SUPPLIED PASSAGE >>
>>

Sándor Csizi is a Hungarian researcher with a keen interest in ancient Greek literature. Inevitably, this brought him to the works of Homer, Plato among others, that in turn inspired him to develop his Atlantis theories. In common with  other researchers, Csizi has identified Homer’s Scheria with Plato’s Atlantis, placing it in the Atlantic, west of Portugal(a) . He also argues that the chronology suggests that Atlantis sank sometime between 6000 and 4000 BC. But this data can be further reduced!” (b)  Csizi has embellished his concept of Atlantis with the suggestion that the ancient Egyptian port of Pharos, now submerged, had been an Atlantean colony(c) !

<<

RECORDS PROVIDED >>
>>

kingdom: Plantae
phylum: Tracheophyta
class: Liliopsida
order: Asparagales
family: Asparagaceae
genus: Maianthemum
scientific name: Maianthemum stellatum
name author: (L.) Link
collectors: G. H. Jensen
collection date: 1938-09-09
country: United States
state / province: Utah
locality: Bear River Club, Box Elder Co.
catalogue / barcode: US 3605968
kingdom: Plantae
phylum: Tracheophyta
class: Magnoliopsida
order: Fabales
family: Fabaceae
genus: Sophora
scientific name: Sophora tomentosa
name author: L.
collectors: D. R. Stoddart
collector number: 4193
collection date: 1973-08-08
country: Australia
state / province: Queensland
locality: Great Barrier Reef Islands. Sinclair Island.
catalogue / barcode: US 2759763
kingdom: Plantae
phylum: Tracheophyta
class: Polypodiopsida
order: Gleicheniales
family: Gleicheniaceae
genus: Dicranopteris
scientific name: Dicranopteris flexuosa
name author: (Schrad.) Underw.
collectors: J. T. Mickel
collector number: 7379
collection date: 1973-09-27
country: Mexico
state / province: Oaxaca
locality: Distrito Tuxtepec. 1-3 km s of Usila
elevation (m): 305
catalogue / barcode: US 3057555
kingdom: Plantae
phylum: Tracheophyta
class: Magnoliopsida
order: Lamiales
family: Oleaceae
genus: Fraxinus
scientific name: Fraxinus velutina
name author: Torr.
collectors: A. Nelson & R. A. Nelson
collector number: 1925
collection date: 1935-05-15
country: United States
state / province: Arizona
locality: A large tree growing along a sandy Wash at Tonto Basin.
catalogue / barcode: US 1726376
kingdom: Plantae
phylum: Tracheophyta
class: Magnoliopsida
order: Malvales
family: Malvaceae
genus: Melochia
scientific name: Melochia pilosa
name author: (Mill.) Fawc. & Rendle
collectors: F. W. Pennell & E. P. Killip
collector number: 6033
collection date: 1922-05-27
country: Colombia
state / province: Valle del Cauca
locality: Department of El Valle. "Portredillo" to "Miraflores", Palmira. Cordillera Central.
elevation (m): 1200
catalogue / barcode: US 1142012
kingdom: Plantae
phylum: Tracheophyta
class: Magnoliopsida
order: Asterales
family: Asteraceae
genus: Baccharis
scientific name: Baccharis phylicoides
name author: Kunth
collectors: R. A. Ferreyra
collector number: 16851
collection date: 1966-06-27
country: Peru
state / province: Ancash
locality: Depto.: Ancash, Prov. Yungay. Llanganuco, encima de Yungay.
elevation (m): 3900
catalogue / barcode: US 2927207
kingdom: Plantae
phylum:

<<

TASKS FOR THIS EXERCISE >>
[a] Name every place that the Csizi passage mentions.
[b] According to the Csizi passage, between which dates does Csizi argue that Atlantis sank?
[c] Set down the stretch of the Csizi passage from "Sándor Csizi is" through "Atlantean colony(c) !".

ANSWERS GIVEN >>
[a] Scheria, Atlantis, the Atlantic, Portugal, Pharos

[b] Between 6000 and 4000 BC.

[c]
Sándor Csizi is a Hungarian researcher with a keen interest in ancient Greek literature. Inevitably, this brought him to the works of Homer, Plato among others, that in turn inspired him to develop his Atlantis theories. In common with  other researchers, Csizi has identified Homer’s Scheria with Plato’s Atlantis, placing it in the Atlantic, west of Portugal(a) . He also argues that the chronology suggests that Atlantis sank sometime between 6000 and 4000 BC. But this data can be further reduced!” (b)  Csizi has embellished his concept of Atlantis with the suggestion that the ancient Egyptian port of Pharos, now submerged, had been an Atlantean colony(c) !